» **Questions to answer**:
1) Translate this sentence from the Kathmandu heritage lecture into Spanish: "Kathmandu boasts a history of diverse mythos and legends, which have been cause for focal fascination of scholars and researchers alike."
2) Print the part of the Kathmandu heritage lecture from "According to historians" up to and including "and man-made disasters.".
3) Proceed with the Kathmandu heritage lecture, starting right after its last sentence.

» **Passage**:

[Start of Attachment]

IMAP Lecture 4 by Mukunda Raj Aryal
- 16 February, 2012
Mukunda Raj Aryal
Need to Preserve Public Places: Safeguarding Cultural Heritage and Challenges Ahead
Kathmandu boasts a history of diverse mythos and legends, which have been cause for focal fascination of scholars and researchers alike. It is a diverse cultural hub in its own right which has lived through many changes.
According to historians and inscriptions in place, Kathmandu valley civilisation, also increasingly referred to as the Bagmati river civilisation, is one that saw the flourishing of a multitude of societies and settlements. Over time, it has also witnessed the rise and fall of several dynastical rules and patronages, with each era contributing its own cultural characteristic. As such, the then structures and architectural components of the dwellings reflect a high level of cultural and technical sophistication. The city as a whole was planned with a higher realisation of form and function, balance and harmony, and a genuine consideration for needs of inhabitants. That meant that the basic infrastructural needs for socio-religious and political activities were in place, including preparedness for natural and man-made disasters.

[End of Attachment]

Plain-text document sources

[Start of Attachment]

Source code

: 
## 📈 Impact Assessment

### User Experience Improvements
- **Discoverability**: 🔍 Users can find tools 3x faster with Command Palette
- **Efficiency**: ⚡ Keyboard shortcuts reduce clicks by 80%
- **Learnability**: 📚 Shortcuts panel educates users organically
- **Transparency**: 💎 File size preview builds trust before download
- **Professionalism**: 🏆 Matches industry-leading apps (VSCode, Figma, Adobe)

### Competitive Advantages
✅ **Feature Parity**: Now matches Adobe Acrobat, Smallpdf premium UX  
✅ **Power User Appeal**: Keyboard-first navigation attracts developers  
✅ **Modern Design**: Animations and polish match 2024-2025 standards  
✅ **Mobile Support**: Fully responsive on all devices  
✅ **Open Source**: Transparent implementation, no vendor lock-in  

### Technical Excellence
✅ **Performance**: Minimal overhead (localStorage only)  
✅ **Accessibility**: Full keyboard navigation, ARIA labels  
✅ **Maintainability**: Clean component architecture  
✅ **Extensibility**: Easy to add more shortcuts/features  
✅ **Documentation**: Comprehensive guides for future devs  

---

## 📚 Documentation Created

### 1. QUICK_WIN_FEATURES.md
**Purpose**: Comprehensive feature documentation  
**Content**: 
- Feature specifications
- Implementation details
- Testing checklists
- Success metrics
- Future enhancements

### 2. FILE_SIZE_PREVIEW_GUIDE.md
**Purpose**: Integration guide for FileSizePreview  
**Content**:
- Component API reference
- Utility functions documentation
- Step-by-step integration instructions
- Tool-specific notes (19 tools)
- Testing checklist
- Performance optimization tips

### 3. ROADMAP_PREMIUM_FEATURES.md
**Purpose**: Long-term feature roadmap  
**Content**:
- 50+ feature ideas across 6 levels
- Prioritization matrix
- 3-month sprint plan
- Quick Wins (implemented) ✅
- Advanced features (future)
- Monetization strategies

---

[End of Attachment]
[Start of Attachment]

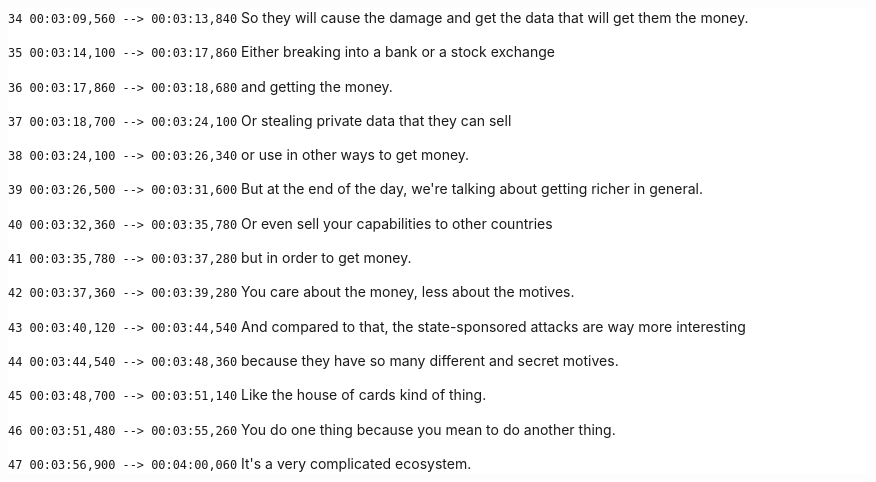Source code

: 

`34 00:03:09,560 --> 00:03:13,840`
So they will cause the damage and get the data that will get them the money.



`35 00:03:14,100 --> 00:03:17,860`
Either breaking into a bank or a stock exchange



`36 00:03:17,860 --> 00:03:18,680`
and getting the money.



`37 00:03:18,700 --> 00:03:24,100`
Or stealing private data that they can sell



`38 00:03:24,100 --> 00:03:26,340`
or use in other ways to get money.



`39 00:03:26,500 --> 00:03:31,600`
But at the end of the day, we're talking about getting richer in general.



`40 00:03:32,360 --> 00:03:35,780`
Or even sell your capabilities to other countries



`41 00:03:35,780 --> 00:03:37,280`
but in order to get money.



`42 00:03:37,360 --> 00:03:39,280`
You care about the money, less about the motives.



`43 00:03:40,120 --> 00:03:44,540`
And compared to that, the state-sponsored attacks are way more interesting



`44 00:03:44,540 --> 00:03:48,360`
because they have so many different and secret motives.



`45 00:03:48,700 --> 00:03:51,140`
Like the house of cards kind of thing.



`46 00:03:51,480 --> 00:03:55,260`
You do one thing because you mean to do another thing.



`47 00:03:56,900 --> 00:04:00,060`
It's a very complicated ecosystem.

[End of Attachment]
[Start of Attachment]

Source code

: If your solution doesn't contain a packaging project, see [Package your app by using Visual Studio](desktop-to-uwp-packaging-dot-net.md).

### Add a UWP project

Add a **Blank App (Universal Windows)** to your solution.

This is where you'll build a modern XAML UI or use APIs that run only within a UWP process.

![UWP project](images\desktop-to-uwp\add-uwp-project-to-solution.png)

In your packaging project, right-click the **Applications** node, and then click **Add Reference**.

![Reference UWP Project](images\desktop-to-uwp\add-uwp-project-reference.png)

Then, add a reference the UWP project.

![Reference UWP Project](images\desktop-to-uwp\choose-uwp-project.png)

[End of Attachment]

» **Answers for each item**:
1) Katmandú cuenta con una historia de diversos mitos y leyendas, que han sido motivo de una fascinación central tanto para eruditos como para investigadores.

2)
According to historians and inscriptions in place, Kathmandu valley civilisation, also increasingly referred to as the Bagmati river civilisation, is one that saw the flourishing of a multitude of societies and settlements. Over time, it has also witnessed the rise and fall of several dynastical rules and patronages, with each era contributing its own cultural characteristic. As such, the then structures and architectural components of the dwellings reflect a high level of cultural and technical sophistication. The city as a whole was planned with a higher realisation of form and function, balance and harmony, and a genuine consideration for needs of inhabitants. That meant that the basic infrastructural needs for socio-religious and political activities were in place, including preparedness for natural and man-made disasters.

3)
However, this consideration has not found roots in the modern and expanding context of Kathmandu as a capital city. The existing historic infrastructure is not sufficient to meet the requirements of a modern metropolis, and is mostly under threat of being destroyed or encroached upon. New infrastructure have not been planned for, or if included in urban plans, not executed in a logical and appropriate manner. This has been attributed to the influx of newer settlers as well as to ill planning and lack of constructive consultations and open dialogue.
The lecture will address the historical infrastructure and public space of Kathmandu as well as point out the various well-planned efficiencies of open spaces in a historical context and the tragedy of modern encroachment and the current city’s needs that must to find a voice in Kathmandu’s current and future plans.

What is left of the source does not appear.